Traditionalists fear Smithfield will be devoured by developers

Three centuries ago, Sir Christopher Wren took London's Smithfield area lavishly upmarket by giving it a neo-Venetian canal, complete with elegant hump-backed bridges.

This week, the same trendy swathe of the capital will again burst into the architectural spotlight - but this time with an unseemly row that will reopen the battle between traditionalists and modernisers.

Almost two decades after Prince Charles's "carbuncle" tirade against a modernist National Gallery extension proposal, the bottom end of Smithfield Market, famed for its meat produce, looks set to become the latest planning war zone. At the centre of the controversy are three 19th-century market buildings that, by the late 1990s, had been rendered obsolete - and a demand for another 20 million square feet of office space in the City in just over a decade.

Plans set to be revealed tomorrow will turn the conservation area buildings, designed by Sir Horace Jones, into 80,000 square feet of glass and steel medium-rise rental units.

Commercial developers, Thornfield Properties, has hired Kohn Pedersen Fox - the firm responsible for the controversial 42-storey Heron Tower in London - to tackle the project. Prince Charles is against the Smithfield redevelopment. So is SAVE Britain's Heritage.

English Heritage, which fought the Heron Tower, is keeping its powder dry. But planners at the City of London Corporation, which owns the site, are poised to grant permission for the office block.

Generating about £4 million a year in rental income, the new building would erase a problem site forever, and contribute rates and site-leasing fees to the City's coffers. The brouhaha at Smithfield compares with the row over the equally fraught Spitalfields redevelopment two years ago.

There, Lord Foster designed a huge mixed-use building which cascades northwards from just behind Bishopsgate.

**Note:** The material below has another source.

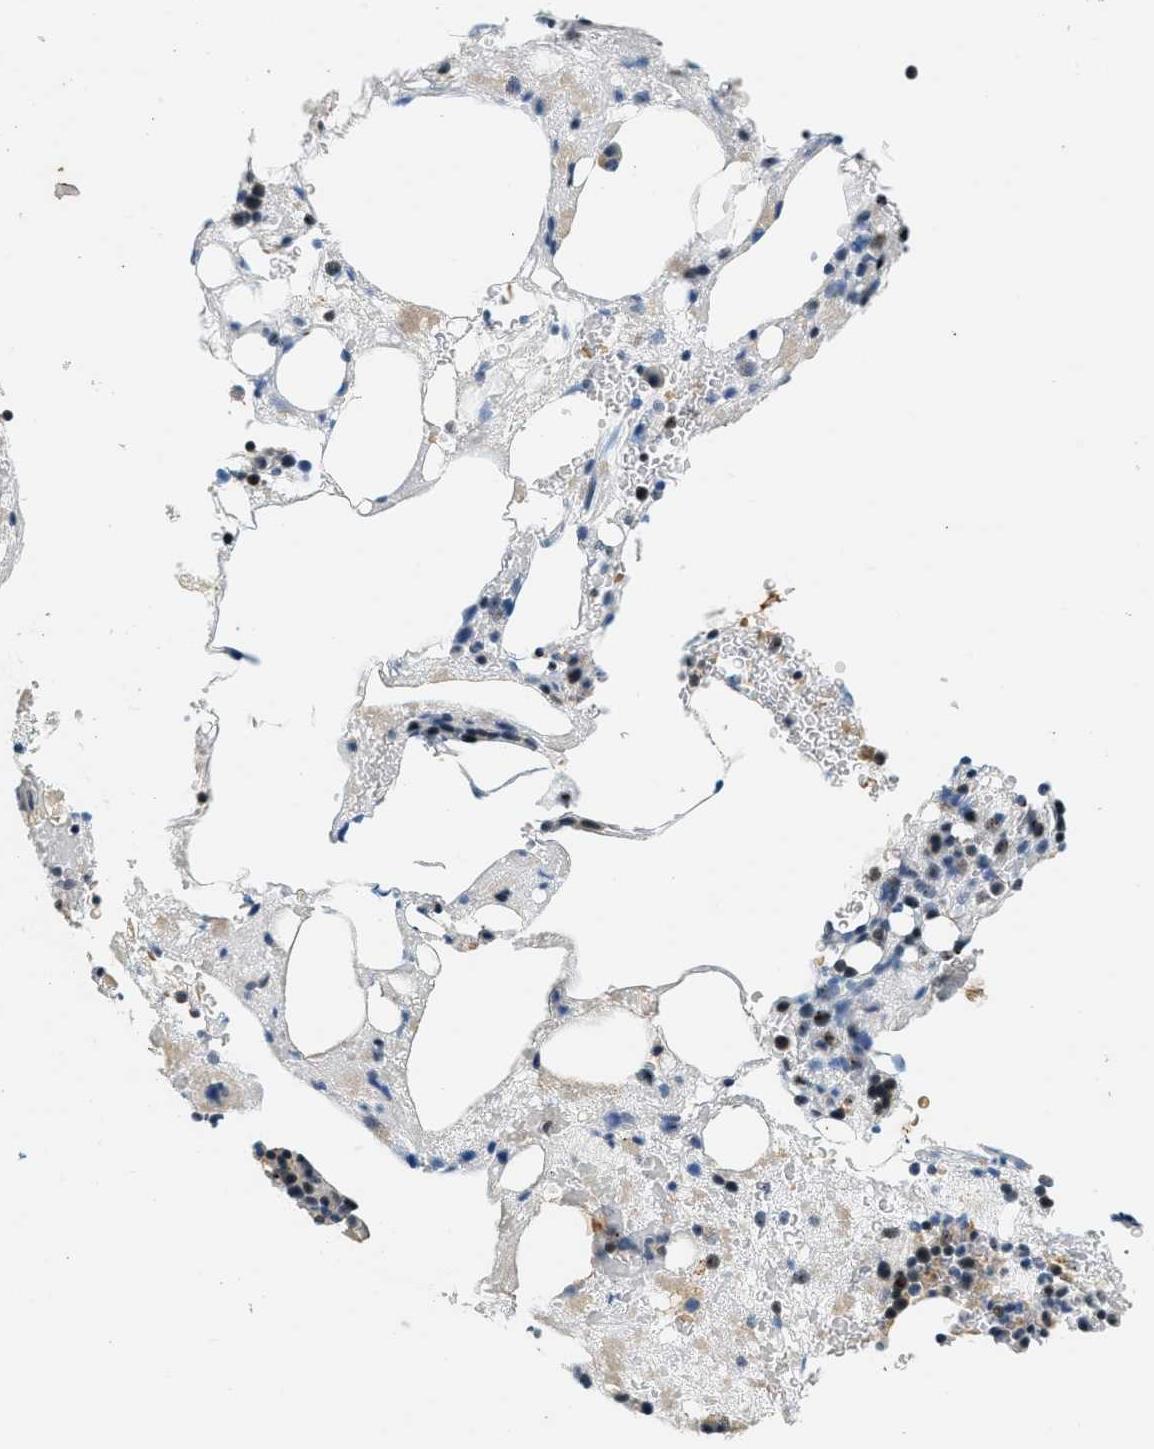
{"staining": {"intensity": "strong", "quantity": "<25%", "location": "nuclear"}, "tissue": "bone marrow", "cell_type": "Hematopoietic cells", "image_type": "normal", "snomed": [{"axis": "morphology", "description": "Normal tissue, NOS"}, {"axis": "morphology", "description": "Inflammation, NOS"}, {"axis": "topography", "description": "Bone marrow"}], "caption": "Immunohistochemical staining of benign human bone marrow shows <25% levels of strong nuclear protein positivity in approximately <25% of hematopoietic cells. Using DAB (3,3'-diaminobenzidine) (brown) and hematoxylin (blue) stains, captured at high magnification using brightfield microscopy.", "gene": "DDX47", "patient": {"sex": "female", "age": 78}}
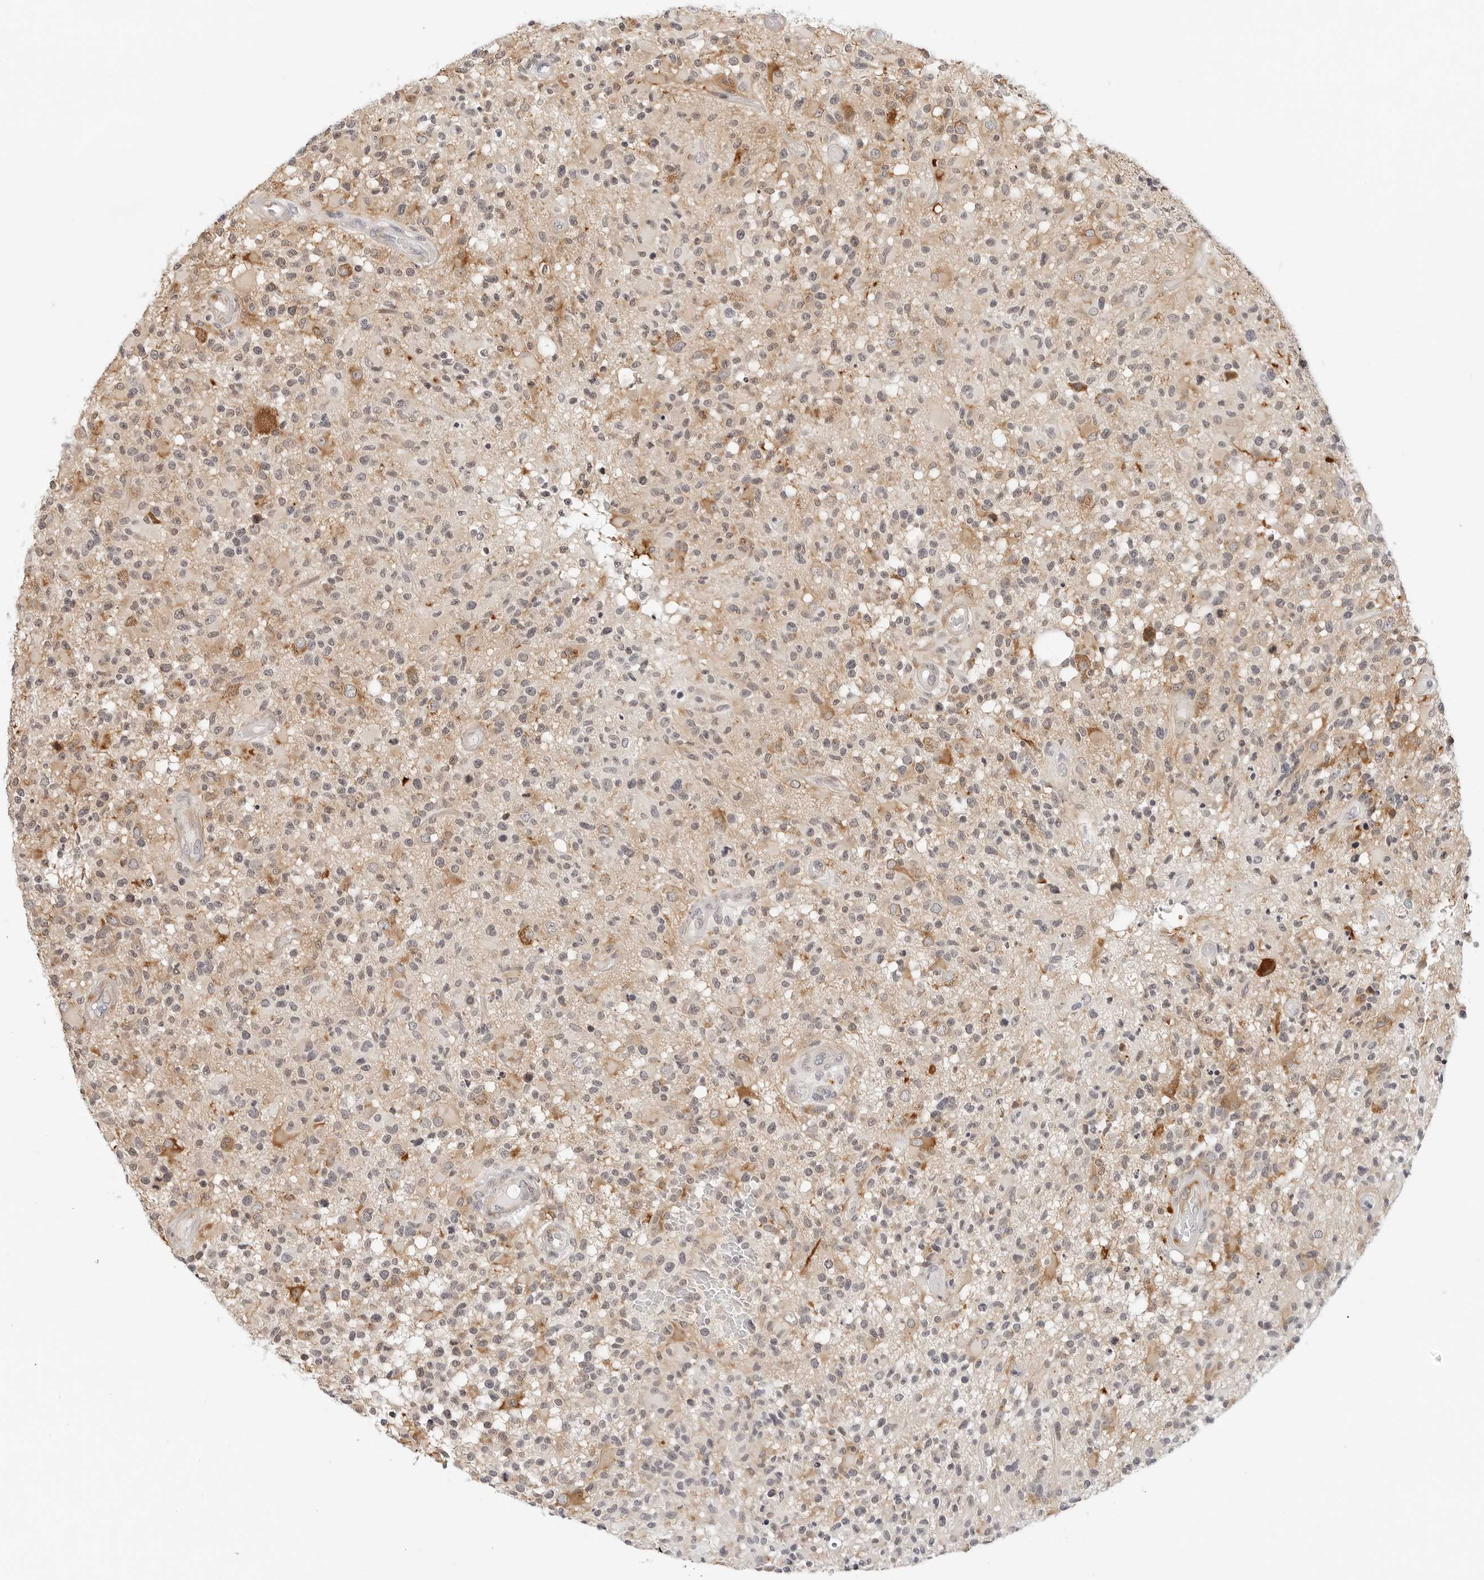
{"staining": {"intensity": "moderate", "quantity": "<25%", "location": "cytoplasmic/membranous"}, "tissue": "glioma", "cell_type": "Tumor cells", "image_type": "cancer", "snomed": [{"axis": "morphology", "description": "Glioma, malignant, High grade"}, {"axis": "morphology", "description": "Glioblastoma, NOS"}, {"axis": "topography", "description": "Brain"}], "caption": "The histopathology image reveals immunohistochemical staining of glioblastoma. There is moderate cytoplasmic/membranous expression is appreciated in about <25% of tumor cells. (brown staining indicates protein expression, while blue staining denotes nuclei).", "gene": "PARP10", "patient": {"sex": "male", "age": 60}}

Construction is underway, despite public and professional protest which included pungent criticism from Will Alsop, currently Britain's most high- profile architect.

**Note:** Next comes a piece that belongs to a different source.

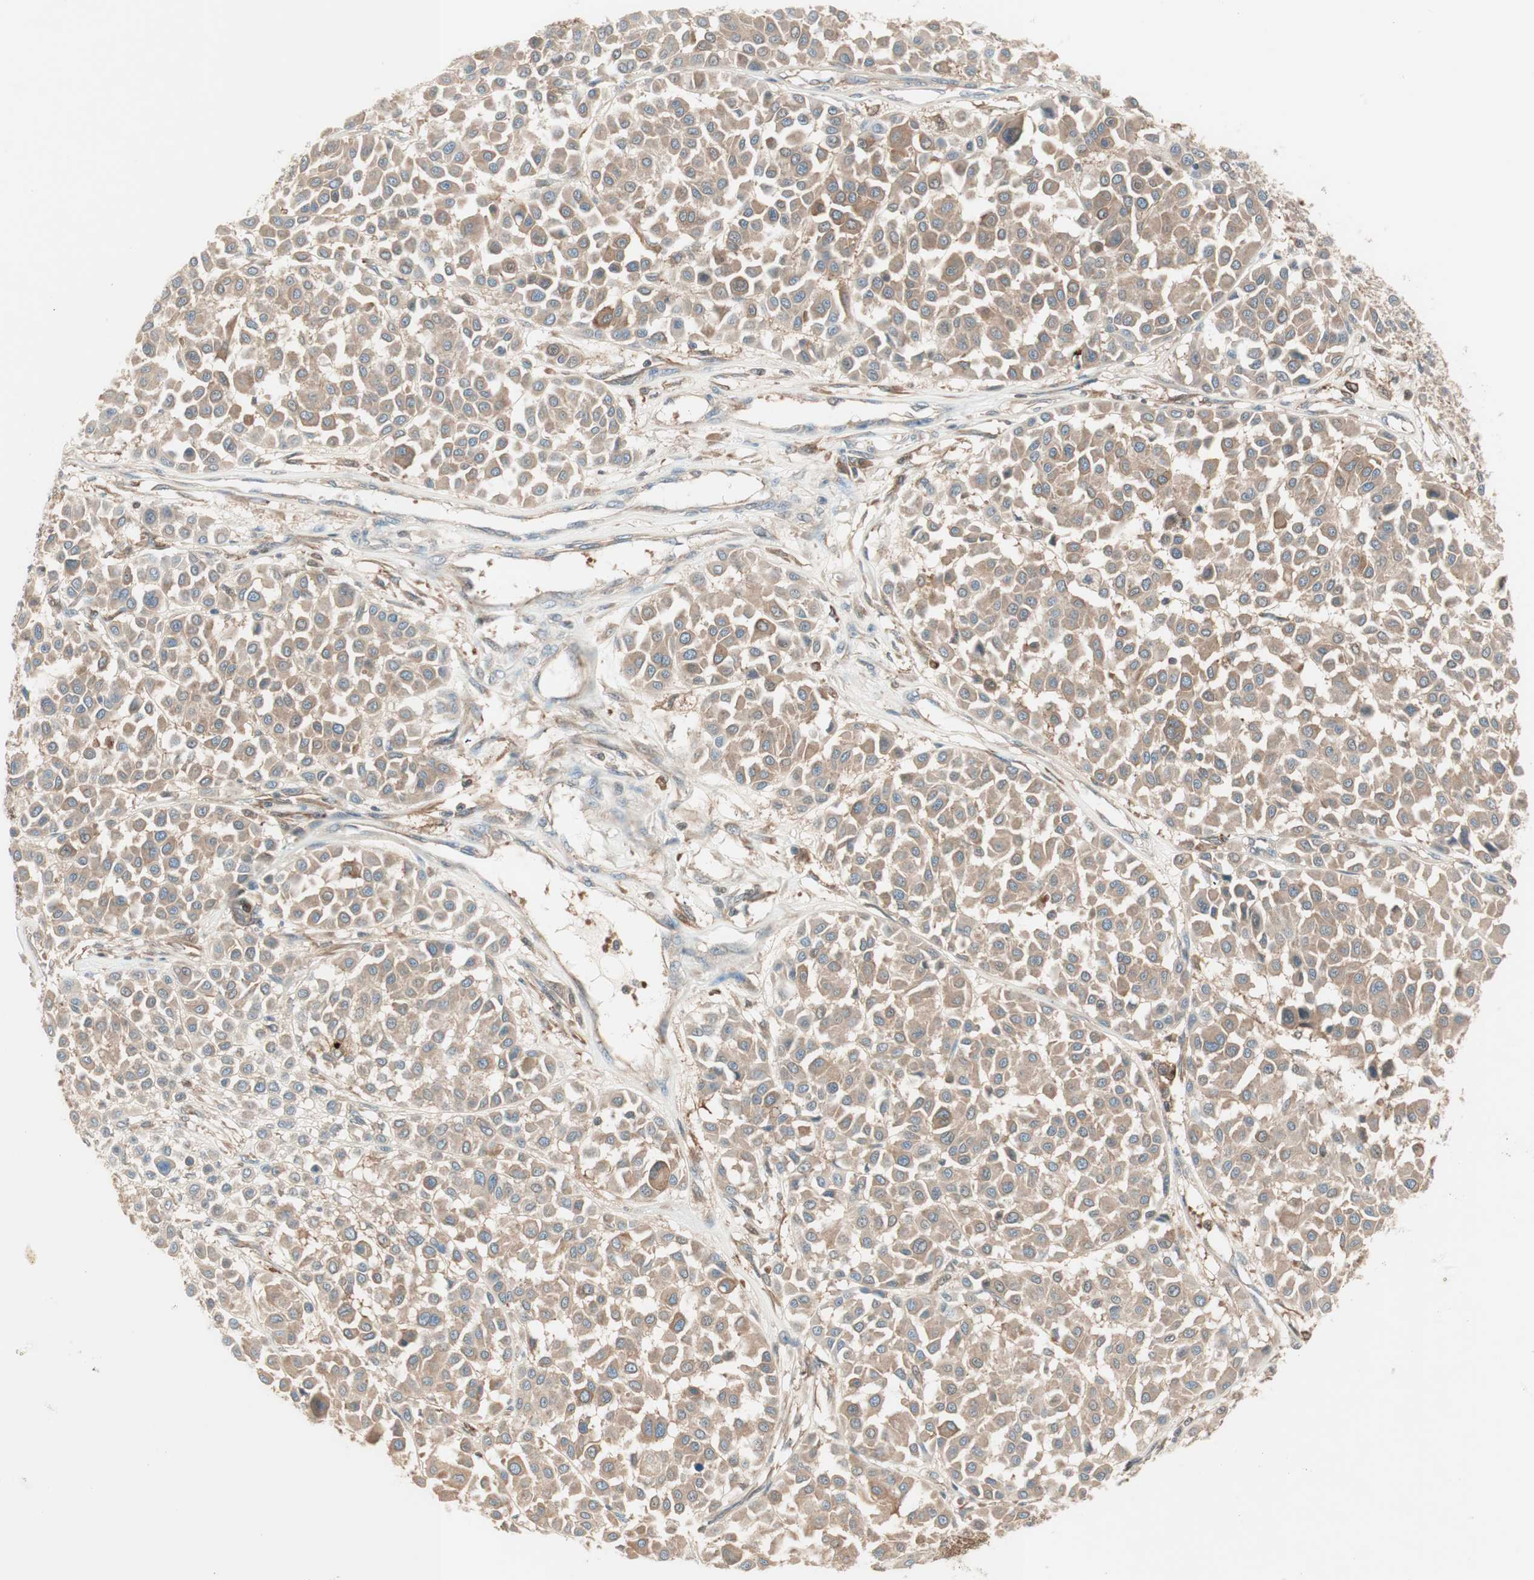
{"staining": {"intensity": "weak", "quantity": ">75%", "location": "cytoplasmic/membranous"}, "tissue": "melanoma", "cell_type": "Tumor cells", "image_type": "cancer", "snomed": [{"axis": "morphology", "description": "Malignant melanoma, Metastatic site"}, {"axis": "topography", "description": "Soft tissue"}], "caption": "This is a micrograph of IHC staining of melanoma, which shows weak staining in the cytoplasmic/membranous of tumor cells.", "gene": "GALT", "patient": {"sex": "male", "age": 41}}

At Spitalfields, redevelopment followed the construction of a large, super-modern glass and steel office block.

If Thornfield Properties, backed by the Bank of Scotland and Lehman Brothers, gets its office block at Smithfield, it could lead to the rest of the market being redeveloped when its lease expires in a decade. Smithfield remains "one of the great Victorian market complexes," said Dr Richard Holder, senior architectural adviser to the Victorian Society. "It would be near-criminal to damage the cohesion of the complex, which is one of the largest market areas in the country."

The site forms the western end of Smithfield, whose functioning market buildings lie above it, stretching 200 metres. "The scandal of the situation," said Adam Wilkinson of SAVE, "is that viable schemes for re-use of the buildings exist."

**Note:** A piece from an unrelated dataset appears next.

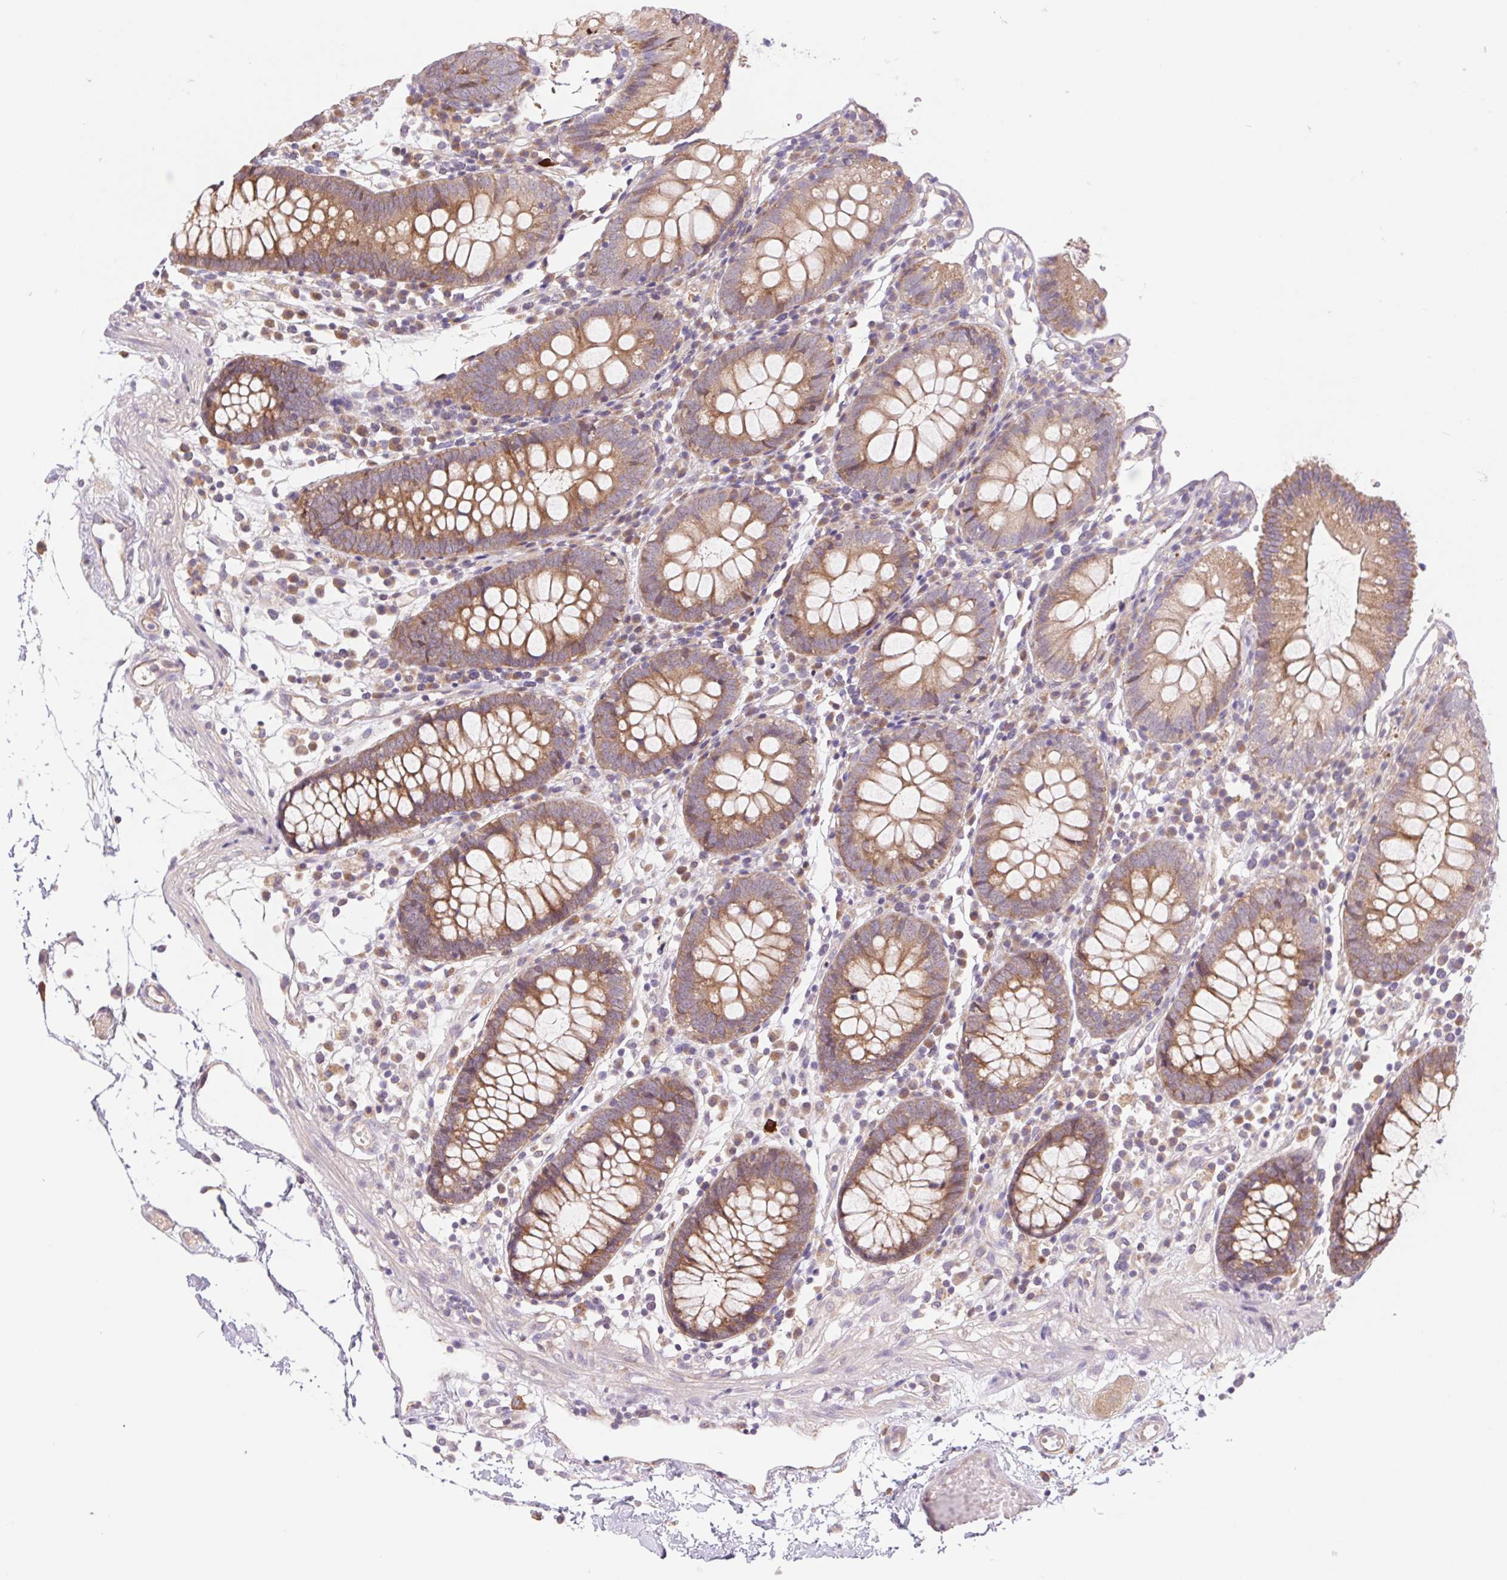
{"staining": {"intensity": "weak", "quantity": ">75%", "location": "cytoplasmic/membranous"}, "tissue": "colon", "cell_type": "Endothelial cells", "image_type": "normal", "snomed": [{"axis": "morphology", "description": "Normal tissue, NOS"}, {"axis": "morphology", "description": "Adenocarcinoma, NOS"}, {"axis": "topography", "description": "Colon"}], "caption": "Endothelial cells demonstrate low levels of weak cytoplasmic/membranous expression in approximately >75% of cells in normal colon.", "gene": "RRM1", "patient": {"sex": "male", "age": 83}}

The Corporation of London invited consultants, Urban Space Management, to come up with ways to revitalise the General Market and Annexe. But their mixed-use proposal was abandoned. The question of viable alternative developments is thorny. The buildings lie over the Thameslink rail tunnel and the base of one of them, the General Market, forms a section of the tunnel's roof.

Greg Williams, spokesman for the Corporation of London, said: "We're as aware as anybody else of the charm and historical status of Smithfield. But in the next 12 years, the City needs another 20 million square feet of office space, and at least 90,000 more workers."

It is conceivable that KPF's structure - kept closely under wraps until next week - will set a decent new benchmark in the architectural killing field known as Farringdon Road.

And when the Clerkenwell Biennale - London's first international architecture-fest - opens with a staged cattle-drive through Smithfield streets, the 179 architectural practices that make the area London's undisputed designer hot-spot may reflect the fact that architectural glory is ruthlessly fleeting.